A persistent change in subcellular distribution of calcineurin following fluid percussion injury in the rat

• Published in: Brain research Vol. 1048; no. 1; pp. 153 - 160
• Main Authors: Kurz, Jonathan E., Hamm, Robert J., Singleton, Richard H., Povlishock, John T., Churn, Severn B.
• Format: Journal Article
• Language: English
• Published: London Elsevier B.V 28.06.2005; Amsterdam Elsevier; New York, NY
• Subjects: Animals; Biological and medical sciences; Blotting, Western - methods; Brain - metabolism; Brain - pathology; Brain Injuries - etiology; Brain Injuries - metabolism; Calcineurin - metabolism; Densitometry - methods; Gene Expression Regulation - physiology; Hippocampus; Immunohistochemistry; Immunohistochemistry - methods; Injuries of the nervous system and the skull. Diseases due to physical agents; Male; Medical sciences; Neurons - metabolism; Neurons - pathology; Percussion - methods; Phosphatase; Rats; Rats, Sprague-Dawley; Subcellular Fractions - metabolism; Synaptoplasmic membrane; Time Factors; Translocation; Traumas. Diseases due to physical agents; Western analysis; Translocation; Immunohistochemistry; Disorders of the nervous system; Synaptoplasmic membrane; Western analysis; Phosphatase; Hippocampus; Rat; Enzyme; Calcineurin; Rodentia; Central nervous system; Phosphoric monoester hydrolases; Esterases; Trauma; Encephalon; Vertebrata; Mammalia; Animal; Distribution; Hydrolases; Lesion
• ISSN: 0006-8993; 1872-6240
• DOI: 10.1016/j.brainres.2005.04.062

Calcineurin, a neuronally enriched, calcium-stimulated phosphatase, is an important modulator of many neuronal processes, including several that are physiologically related to the pathology of traumatic brain injury.

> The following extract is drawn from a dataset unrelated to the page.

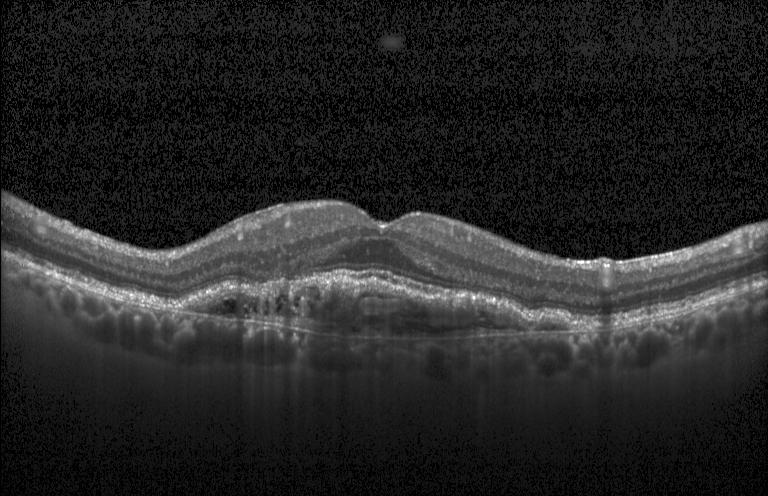

Dx: a choroidal neovascular membrane.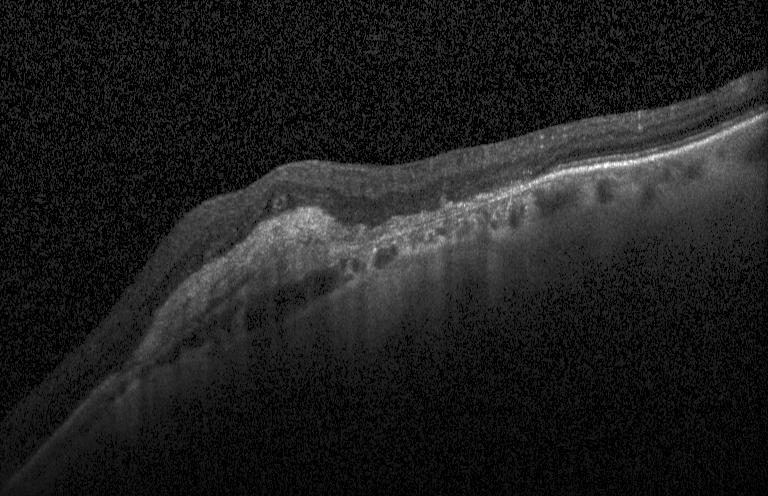
Horizontal scan through the fovea. Retinal OCT cross-section. Heidelberg Spectralis OCT system
A choroidal neovascular membrane.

The effect of moderate, central fluid percussion injury on the subcellular distribution of this important neuronal enzyme was examined. Animals were sacrificed at several time points post-injury and calcineurin distribution in subcellular fractions was assayed by Western blot analysis and immunohistochemistry. A persistent increase in calcineurin concentration was observed in crude synaptoplasmic membrane-containing fractions. In cortical fractions, calcineurin immunoreactivity remained persistently increased for 2 weeks post-injury. In hippocampal homogenates, calcineurin immunoreactivity remained increased for up to 4 weeks. Finally, immunohistochemical analysis of hippocampal slices revealed increased staining in the apical dendrites of CA1 neurons. The increased staining was greatest in magnitude 24 h post-injury; however, staining was still more intense than control 4 weeks post-injury. The data support the conclusion that fluid percussion injury results in redistribution of the enzyme in the rat forebrain. These changes have broad physiological implications, possibly resulting in altered cellular excitability or a greater likelihood of neuronal cell death.